:: Stored entries ::
********************
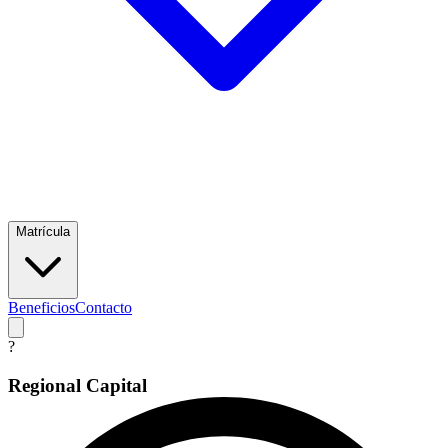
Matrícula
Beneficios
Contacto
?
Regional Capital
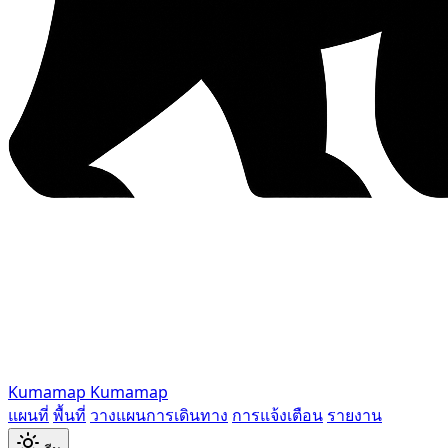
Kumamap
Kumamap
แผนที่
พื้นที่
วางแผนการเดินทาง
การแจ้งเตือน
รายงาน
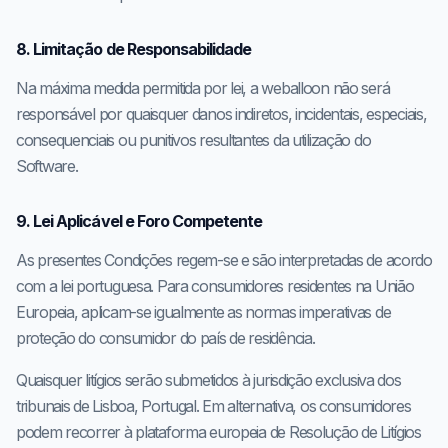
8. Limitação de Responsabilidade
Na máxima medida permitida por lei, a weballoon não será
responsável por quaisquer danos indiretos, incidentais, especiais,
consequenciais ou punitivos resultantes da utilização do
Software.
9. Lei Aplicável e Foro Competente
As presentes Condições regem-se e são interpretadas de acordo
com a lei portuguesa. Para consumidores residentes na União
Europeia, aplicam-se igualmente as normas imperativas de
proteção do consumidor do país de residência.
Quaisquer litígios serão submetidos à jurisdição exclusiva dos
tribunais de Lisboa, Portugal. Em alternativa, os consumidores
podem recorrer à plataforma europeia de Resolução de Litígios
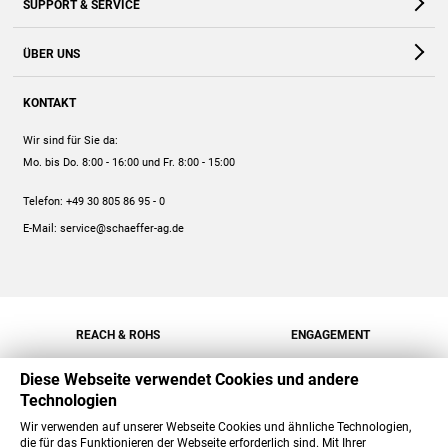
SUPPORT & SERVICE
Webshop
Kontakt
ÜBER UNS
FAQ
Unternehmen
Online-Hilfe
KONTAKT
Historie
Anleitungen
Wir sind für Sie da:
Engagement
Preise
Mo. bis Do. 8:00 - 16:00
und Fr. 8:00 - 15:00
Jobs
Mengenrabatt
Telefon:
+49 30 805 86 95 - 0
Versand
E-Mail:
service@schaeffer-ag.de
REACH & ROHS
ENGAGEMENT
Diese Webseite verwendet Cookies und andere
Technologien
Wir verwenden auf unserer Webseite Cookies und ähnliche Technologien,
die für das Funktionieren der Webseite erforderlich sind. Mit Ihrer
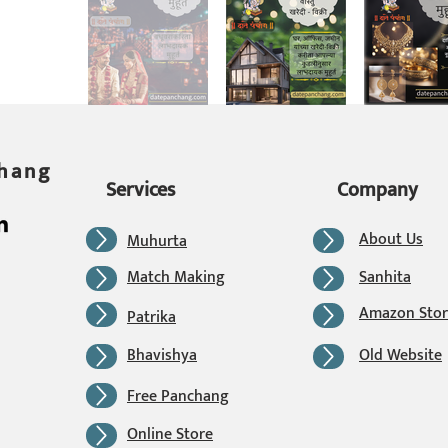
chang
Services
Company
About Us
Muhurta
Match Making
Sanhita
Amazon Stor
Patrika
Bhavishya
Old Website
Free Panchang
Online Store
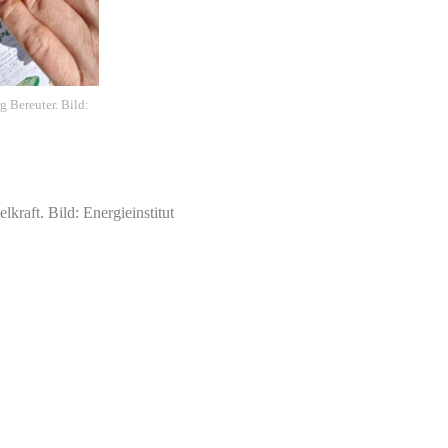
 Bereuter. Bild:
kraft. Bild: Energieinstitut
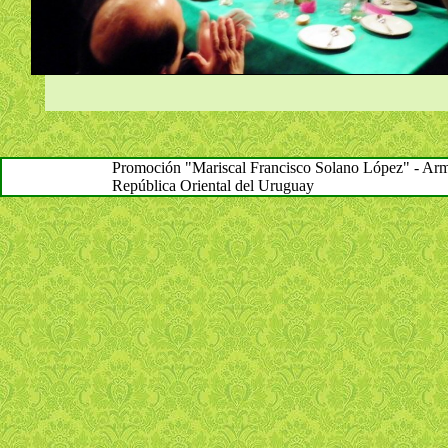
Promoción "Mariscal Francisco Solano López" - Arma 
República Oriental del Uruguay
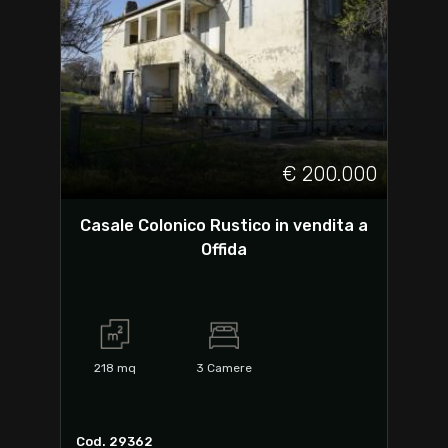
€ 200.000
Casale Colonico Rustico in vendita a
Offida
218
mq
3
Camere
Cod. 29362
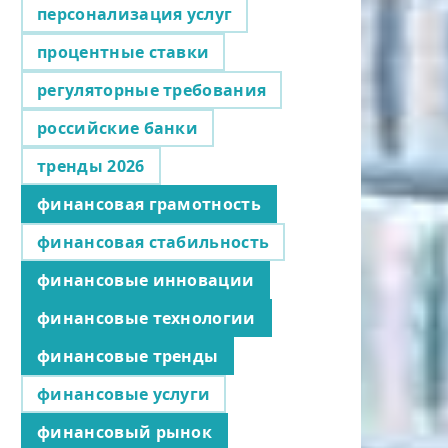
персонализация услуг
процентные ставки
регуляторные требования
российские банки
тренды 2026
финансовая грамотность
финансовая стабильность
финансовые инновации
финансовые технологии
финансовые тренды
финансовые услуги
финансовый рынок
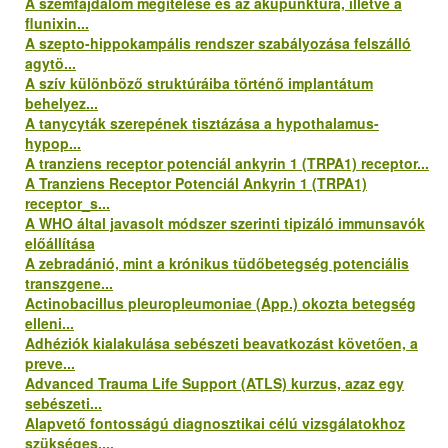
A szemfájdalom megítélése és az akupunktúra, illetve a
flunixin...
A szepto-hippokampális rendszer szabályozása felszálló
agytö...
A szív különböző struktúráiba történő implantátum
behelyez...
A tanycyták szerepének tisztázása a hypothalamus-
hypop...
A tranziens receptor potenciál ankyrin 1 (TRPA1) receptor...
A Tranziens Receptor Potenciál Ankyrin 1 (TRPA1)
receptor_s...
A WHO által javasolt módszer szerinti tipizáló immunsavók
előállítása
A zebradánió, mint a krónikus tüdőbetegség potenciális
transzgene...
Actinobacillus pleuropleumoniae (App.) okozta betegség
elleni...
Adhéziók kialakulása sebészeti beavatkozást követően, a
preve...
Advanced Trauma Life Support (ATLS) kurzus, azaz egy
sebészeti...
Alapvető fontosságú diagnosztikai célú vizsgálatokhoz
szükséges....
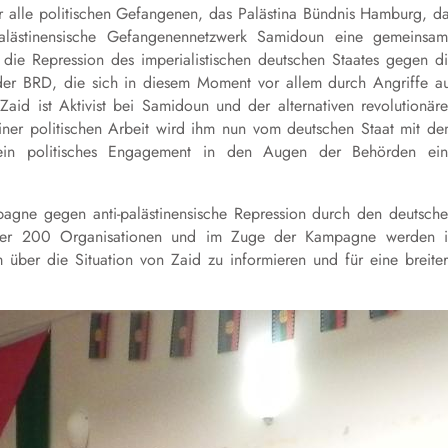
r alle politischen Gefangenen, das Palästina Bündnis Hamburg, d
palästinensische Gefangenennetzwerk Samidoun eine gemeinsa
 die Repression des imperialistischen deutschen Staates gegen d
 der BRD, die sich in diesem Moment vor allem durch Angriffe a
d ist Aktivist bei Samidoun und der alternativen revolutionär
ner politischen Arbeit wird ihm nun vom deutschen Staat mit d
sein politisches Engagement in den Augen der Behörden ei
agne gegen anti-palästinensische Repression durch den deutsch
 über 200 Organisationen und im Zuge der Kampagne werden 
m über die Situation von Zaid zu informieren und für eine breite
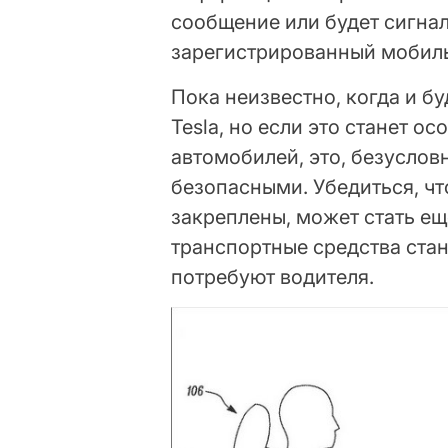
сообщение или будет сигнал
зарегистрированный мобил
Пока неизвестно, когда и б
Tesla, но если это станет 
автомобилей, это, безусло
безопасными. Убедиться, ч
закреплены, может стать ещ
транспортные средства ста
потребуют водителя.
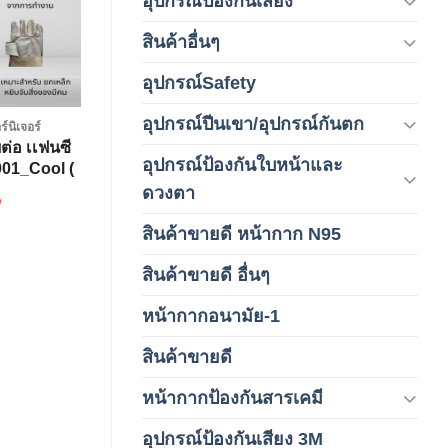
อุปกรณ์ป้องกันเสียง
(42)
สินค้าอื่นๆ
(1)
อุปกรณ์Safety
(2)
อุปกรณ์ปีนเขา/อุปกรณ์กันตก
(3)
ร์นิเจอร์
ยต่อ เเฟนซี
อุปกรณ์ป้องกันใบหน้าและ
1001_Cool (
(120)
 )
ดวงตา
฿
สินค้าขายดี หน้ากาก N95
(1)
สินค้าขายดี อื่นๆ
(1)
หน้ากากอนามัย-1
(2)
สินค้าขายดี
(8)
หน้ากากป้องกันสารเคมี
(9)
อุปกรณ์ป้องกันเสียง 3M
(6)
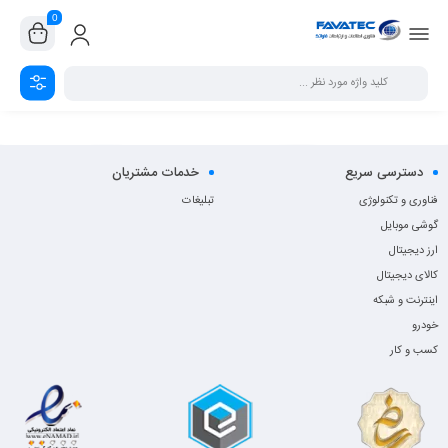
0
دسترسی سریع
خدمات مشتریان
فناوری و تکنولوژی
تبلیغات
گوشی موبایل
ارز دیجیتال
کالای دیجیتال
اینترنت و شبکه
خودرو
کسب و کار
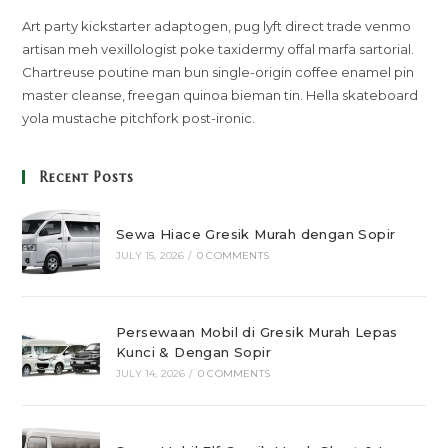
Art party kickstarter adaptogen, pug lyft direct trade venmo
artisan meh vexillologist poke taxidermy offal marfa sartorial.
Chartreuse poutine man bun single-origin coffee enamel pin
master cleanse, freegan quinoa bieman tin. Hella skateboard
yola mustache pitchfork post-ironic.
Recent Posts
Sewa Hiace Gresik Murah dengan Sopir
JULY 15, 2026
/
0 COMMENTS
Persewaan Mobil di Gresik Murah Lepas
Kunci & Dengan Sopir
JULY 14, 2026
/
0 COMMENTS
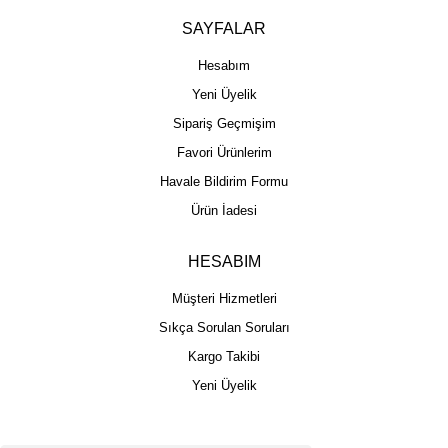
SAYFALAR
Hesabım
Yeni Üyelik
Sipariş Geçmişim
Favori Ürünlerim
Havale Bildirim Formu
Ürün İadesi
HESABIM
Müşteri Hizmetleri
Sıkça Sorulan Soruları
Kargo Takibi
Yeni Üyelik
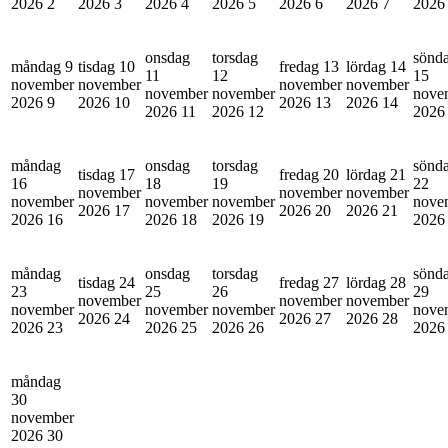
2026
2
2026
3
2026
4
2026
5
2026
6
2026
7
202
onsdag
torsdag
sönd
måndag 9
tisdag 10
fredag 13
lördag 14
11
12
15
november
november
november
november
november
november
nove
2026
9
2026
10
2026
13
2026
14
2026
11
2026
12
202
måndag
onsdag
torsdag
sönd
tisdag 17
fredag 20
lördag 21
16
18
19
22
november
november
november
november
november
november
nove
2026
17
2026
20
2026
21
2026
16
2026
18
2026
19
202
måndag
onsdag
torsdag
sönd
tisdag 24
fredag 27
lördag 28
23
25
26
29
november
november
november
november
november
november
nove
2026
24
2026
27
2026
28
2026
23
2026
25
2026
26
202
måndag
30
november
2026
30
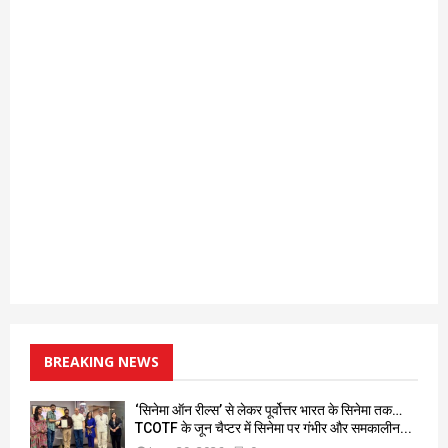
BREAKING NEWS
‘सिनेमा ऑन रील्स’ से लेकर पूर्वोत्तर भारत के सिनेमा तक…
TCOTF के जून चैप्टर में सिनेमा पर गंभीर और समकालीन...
********************
:: WORK REQUEST ::
Quote every line of text in the stored entries above word for word, in the same order. Leave out the pictures.

:: SOLUTION TO THE EXERCISE ::
Matrícula
Beneficios
Contacto
?
Regional Capital
Kumamap
Kumamap
แผนที่
พื้นที่
วางแผนการเดินทาง
การแจ้งเตือน
รายงาน
8. Limitação de Responsabilidade
Na máxima medida permitida por lei, a weballoon não será
responsável por quaisquer danos indiretos, incidentais, especiais,
consequenciais ou punitivos resultantes da utilização do
Software.
9. Lei Aplicável e Foro Competente
As presentes Condições regem-se e são interpretadas de acordo
com a lei portuguesa. Para consumidores residentes na União
Europeia, aplicam-se igualmente as normas imperativas de
proteção do consumidor do país de residência.
Quaisquer litígios serão submetidos à jurisdição exclusiva dos
tribunais de Lisboa, Portugal. Em alternativa, os consumidores
podem recorrer à plataforma europeia de Resolução de Litígios
SUPPORT & SERVICE
Webshop
Kontakt
ÜBER UNS
FAQ
Unternehmen
Online-Hilfe
KONTAKT
Historie
Anleitungen
Wir sind für Sie da:
Engagement
Preise
Mo. bis Do. 8:00 - 16:00
und Fr. 8:00 - 15:00
Jobs
Mengenrabatt
Telefon:
+49 30 805 86 95 - 0
Versand
E-Mail:
service@schaeffer-ag.de
REACH & ROHS
ENGAGEMENT
Diese Webseite verwendet Cookies und andere
Technologien
Wir verwenden auf unserer Webseite Cookies und ähnliche Technologien,
die für das Funktionieren der Webseite erforderlich sind. Mit Ihrer
chang
Services
Company
About Us
Muhurta
Match Making
Sanhita
Amazon Stor
Patrika
Bhavishya
Old Website
Free Panchang
Online Store
 Bereuter. Bild:
kraft. Bild: Energieinstitut
Promoción "Mariscal Francisco Solano López" - Arma 
República Oriental del Uruguay
€ 200.000
Casale Colonico Rustico in vendita a
Offida
218
mq
3
Camere
Cod. 29362
персонализация услуг
процентные ставки
регуляторные требования
российские банки
тренды 2026
финансовая грамотность
финансовая стабильность
финансовые инновации
финансовые технологии
финансовые тренды
финансовые услуги
финансовый рынок
A szemfájdalom megítélése és az akupunktúra, illetve a
flunixin...
A szepto-hippokampális rendszer szabályozása felszálló
agytö...
A szív különböző struktúráiba történő implantátum
behelyez...
A tanycyták szerepének tisztázása a hypothalamus-
hypop...
A tranziens receptor potenciál ankyrin 1 (TRPA1) receptor...
A Tranziens Receptor Potenciál Ankyrin 1 (TRPA1)
receptor_s...
A WHO által javasolt módszer szerinti tipizáló immunsavók
előállítása
A zebradánió, mint a krónikus tüdőbetegség potenciális
transzgene...
Actinobacillus pleuropleumoniae (App.) okozta betegség
elleni...
Adhéziók kialakulása sebészeti beavatkozást követően, a
preve...
Advanced Trauma Life Support (ATLS) kurzus, azaz egy
sebészeti...
Alapvető fontosságú diagnosztikai célú vizsgálatokhoz
szükséges....
r alle politischen Gefangenen, das Palästina Bündnis Hamburg, d
palästinensische Gefangenennetzwerk Samidoun eine gemeinsa
 die Repression des imperialistischen deutschen Staates gegen d
 der BRD, die sich in diesem Moment vor allem durch Angriffe a
d ist Aktivist bei Samidoun und der alternativen revolutionär
ner politischen Arbeit wird ihm nun vom deutschen Staat mit d
sein politisches Engagement in den Augen der Behörden ei
agne gegen anti-palästinensische Repression durch den deutsch
 über 200 Organisationen und im Zuge der Kampagne werden 
m über die Situation von Zaid zu informieren und für eine breite
сообщение или будет сигнал
зарегистрированный мобил
Пока неизвестно, когда и б
Tesla, но если это станет 
автомобилей, это, безусло
безопасными. Убедиться, ч
закреплены, может стать ещ
транспортные средства ста
потребуют водителя.
อุปกรณ์ป้องกันเสียง
(42)
สินค้าอื่นๆ
(1)
อุปกรณ์Safety
(2)
อุปกรณ์ปีนเขา/อุปกรณ์กันตก
(3)
ร์นิเจอร์
ยต่อ เเฟนซี
อุปกรณ์ป้องกันใบหน้าและ
1001_Cool (
(120)
 )
ดวงตา
฿
สินค้าขายดี หน้ากาก N95
(1)
สินค้าขายดี อื่นๆ
(1)
หน้ากากอนามัย-1
(2)
สินค้าขายดี
(8)
หน้ากากป้องกันสารเคมี
(9)
อุปกรณ์ป้องกันเสียง 3M
(6)
0
دسترسی سریع
خدمات مشتریان
فناوری و تکنولوژی
تبلیغات
گوشی موبایل
ارز دیجیتال
کالای دیجیتال
اینترنت و شبکه
خودرو
کسب و کار
Art party kickstarter adaptogen, pug lyft direct trade venmo
artisan meh vexillologist poke taxidermy offal marfa sartorial.
Chartreuse poutine man bun single-origin coffee enamel pin
master cleanse, freegan quinoa bieman tin. Hella skateboard
yola mustache pitchfork post-ironic.
Recent Posts
Sewa Hiace Gresik Murah dengan Sopir
JULY 15, 2026
/
0 COMMENTS
Persewaan Mobil di Gresik Murah Lepas
Kunci & Dengan Sopir
JULY 14, 2026
/
0 COMMENTS
SAYFALAR
Hesabım
Yeni Üyelik
Sipariş Geçmişim
Favori Ürünlerim
Havale Bildirim Formu
Ürün İadesi
HESABIM
Müşteri Hizmetleri
Sıkça Sorulan Soruları
Kargo Takibi
Yeni Üyelik
2026
2
2026
3
2026
4
2026
5
2026
6
2026
7
202
onsdag
torsdag
sönd
måndag 9
tisdag 10
fredag 13
lördag 14
11
12
15
november
november
november
november
november
november
nove
2026
9
2026
10
2026
13
2026
14
2026
11
2026
12
202
måndag
onsdag
torsdag
sönd
tisdag 17
fredag 20
lördag 21
16
18
19
22
november
november
november
november
november
november
nove
2026
17
2026
20
2026
21
2026
16
2026
18
2026
19
202
måndag
onsdag
torsdag
sönd
tisdag 24
fredag 27
lördag 28
23
25
26
29
november
november
november
november
november
november
nove
2026
24
2026
27
2026
28
2026
23
2026
25
2026
26
202
måndag
30
november
2026
30
BREAKING NEWS
‘सिनेमा ऑन रील्स’ से लेकर पूर्वोत्तर भारत के सिनेमा तक…
TCOTF के जून चैप्टर में सिनेमा पर गंभीर और समकालीन...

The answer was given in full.